Gerald | Woman of the Year | can-do personal assistant | woman newspaper columnist

Take This Job And Shove It

by Tracy Staton

Can one overscheduled, overburdened, toast-burning woman find true happiness in the warm embrace of a can-do personal assistant?
About a dozen years ago, I discovered what I wanted most in life. The lightning bolt struck from my television set. I was watching Woman of the Year, an old Hepburn-Tracy movie about a woman newspaper columnist who falls in love with a brash sportswriter. But I fell in love with that columnist's assistant, Gerald. He screened her calls, kept her calendar, carried her coat, drove her around the city, even listened in on her telephone interviews and took notes. She only lifted her manicured fingers to write her column and to accept the award for which the film is named. I wanted my own Gerald. I wanted to, when the Spanish ambassador phoned, call out, "Gerald, get on the line and take down every word!"

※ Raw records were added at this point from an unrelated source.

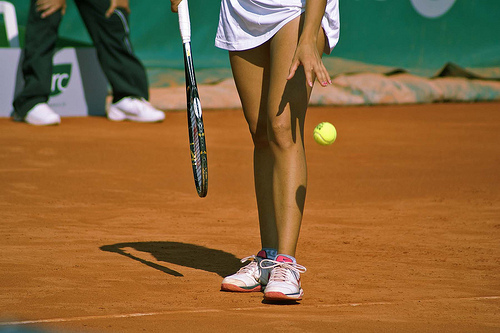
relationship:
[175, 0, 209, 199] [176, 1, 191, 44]
racket has handle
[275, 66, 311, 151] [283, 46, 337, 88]
shadow of hands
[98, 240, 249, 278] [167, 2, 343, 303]
shadow cast by player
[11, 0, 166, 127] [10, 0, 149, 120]
man wearing pants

That was when I was single. I need a Gerald now even more. I'm married with one child (eight) and two stepchildren (16 and 19). My husband and I both work. My daughter is on a basketball team, takes guitar lessons and jazz dance, participates in chess club and robotics class. We have a house in Vermont that's half dismantled by renovation. We have a house in Hamilton, Texas, that's been under contract for a number of months. We have a town house near Austin, where we live during the school year because I'm getting a graduate degree nearby. In other words, I live the typical, overscheduled, hard-to-manage American life. My brain is so overstuffed with the undone, I've been known to prepay for gas and drive off without pumping.